Seattle's 1-Track Mind Goes Off the Rail

SEATTLE — Four times in the last eight years, Seattle's voters have been asked whether they want the city to build a monorail line, and four times they have said yes.

Now it looks like they will be asked whether they really, really mean it.

Citing spiraling costs, the City Council voted Friday to all but kill the planned 14-mile monorail project by denying street-use permits for it. Then, with just minutes to go before the deadline for submitting initiatives for the Nov. 8 ballot, the city's monorail authority approved a new measure asking voters to approve a scaled-back, 10-mile plan.

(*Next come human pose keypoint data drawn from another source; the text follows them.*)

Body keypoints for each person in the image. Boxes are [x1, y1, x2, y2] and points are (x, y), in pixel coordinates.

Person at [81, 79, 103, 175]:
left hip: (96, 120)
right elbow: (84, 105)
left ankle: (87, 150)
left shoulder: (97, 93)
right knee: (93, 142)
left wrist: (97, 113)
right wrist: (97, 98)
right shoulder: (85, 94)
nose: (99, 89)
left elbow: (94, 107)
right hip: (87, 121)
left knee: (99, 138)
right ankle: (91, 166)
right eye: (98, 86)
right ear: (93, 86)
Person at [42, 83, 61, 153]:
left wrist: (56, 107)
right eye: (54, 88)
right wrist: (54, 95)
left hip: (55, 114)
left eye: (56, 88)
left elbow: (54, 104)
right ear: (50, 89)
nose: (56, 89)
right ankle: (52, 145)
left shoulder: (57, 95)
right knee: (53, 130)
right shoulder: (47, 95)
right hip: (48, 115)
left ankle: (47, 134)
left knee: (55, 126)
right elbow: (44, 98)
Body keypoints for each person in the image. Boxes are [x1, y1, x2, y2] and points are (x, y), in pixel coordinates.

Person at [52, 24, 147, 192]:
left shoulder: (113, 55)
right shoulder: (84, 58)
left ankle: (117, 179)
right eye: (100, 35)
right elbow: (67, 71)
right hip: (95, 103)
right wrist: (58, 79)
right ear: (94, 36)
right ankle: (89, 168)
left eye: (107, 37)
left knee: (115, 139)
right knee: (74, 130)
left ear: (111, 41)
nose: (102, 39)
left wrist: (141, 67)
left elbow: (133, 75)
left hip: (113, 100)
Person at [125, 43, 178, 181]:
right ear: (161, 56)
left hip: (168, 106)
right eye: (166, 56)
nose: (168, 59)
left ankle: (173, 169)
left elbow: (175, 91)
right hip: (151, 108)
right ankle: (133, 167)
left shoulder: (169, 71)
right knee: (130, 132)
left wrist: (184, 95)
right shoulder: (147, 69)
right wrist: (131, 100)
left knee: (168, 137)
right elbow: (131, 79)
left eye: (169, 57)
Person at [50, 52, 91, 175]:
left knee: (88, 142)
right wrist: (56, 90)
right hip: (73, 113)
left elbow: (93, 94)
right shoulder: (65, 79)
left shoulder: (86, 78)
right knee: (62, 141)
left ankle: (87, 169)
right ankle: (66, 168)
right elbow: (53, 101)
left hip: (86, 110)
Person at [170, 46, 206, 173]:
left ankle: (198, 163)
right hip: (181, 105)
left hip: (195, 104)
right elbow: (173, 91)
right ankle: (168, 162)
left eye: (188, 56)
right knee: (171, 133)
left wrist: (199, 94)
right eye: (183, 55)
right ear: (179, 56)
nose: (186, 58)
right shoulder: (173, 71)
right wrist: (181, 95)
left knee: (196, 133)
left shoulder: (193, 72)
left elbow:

"It's time for the people to decide whether they want to save the people's train," said Kristina Hill, a defiant board chair of the quasi-public Seattle Popular Monorail Authority.

The authority acted after the nine-member City Council, following the wishes of Seattle Mayor Greg Nickels, voted unanimously to deny needed permits.

Members said they did so because of huge cost overruns in the projected cost of the line, slated to run from north Seattle, along Elliott Bay, just past the landmark Space Needle, through downtown, past the city's football and baseball stadiums, and over the bridge into the city's West Seattle neighborhood.

"It was a great dream, but the facts are in, and it's time to stop the squandering of millions on pie-in-the-sky projections," said Councilman Richard McIver. "It's over."

Not quite.

As Seattle Weekly Editor Knute Berger put it: Nickels "didn't kill the project, but he put a pillow over its face." Voters, Berger added, will decide whether to "finish the job."

With swallows-to-Capistrano regularity, the monorail idea has gotten public backing here, then been bogged down in squabbles over just how much it would cost and who should pay for it.

The monorail proposals call for expanding the existing 1.2-mile line that runs from downtown to the Space Needle, which was a futuristic hit when it was built for the 1962 World's Fair. While the line is still a popular tourist attraction, no one considers it a major solution to the city's growing traffic congestion.

In an effort to create a transit alternative, voters in 1997 approved exploring creation of a 40-mile citywide monorail system; in 2000 they voted to accelerate planning efforts.